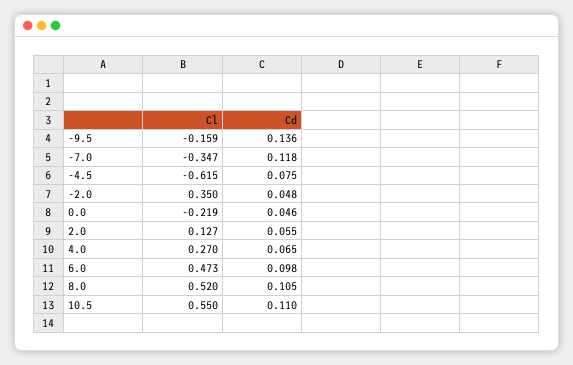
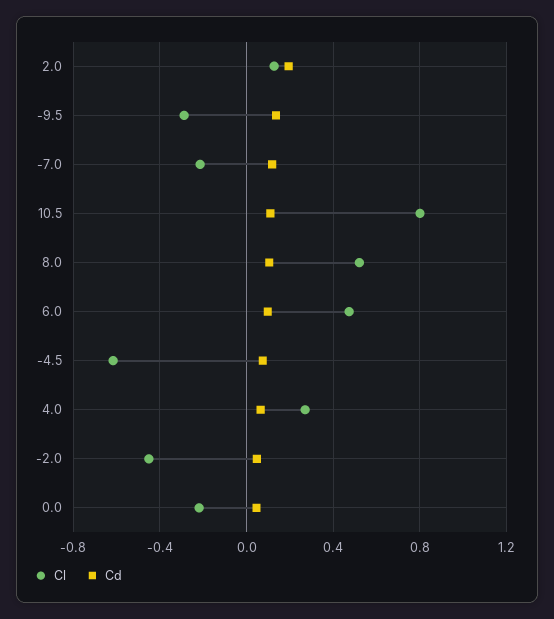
Cl, -9.5: -0.159 -> -0.3
Cl, -7.0: -0.347 -> -0.2
Cl, -2.0: 0.35 -> -0.45
Cd, 2.0: 0.055 -> 0.2
Cl, 10.5: 0.55 -> 0.8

*ASSIGNMENT*.
Output the full listing verbatim, but drop the images.

*ANSWER BELOW*.
Cl, -9.5: -0.159 -> -0.3
Cl, -7.0: -0.347 -> -0.2
Cl, -2.0: 0.35 -> -0.45
Cd, 2.0: 0.055 -> 0.2
Cl, 10.5: 0.55 -> 0.8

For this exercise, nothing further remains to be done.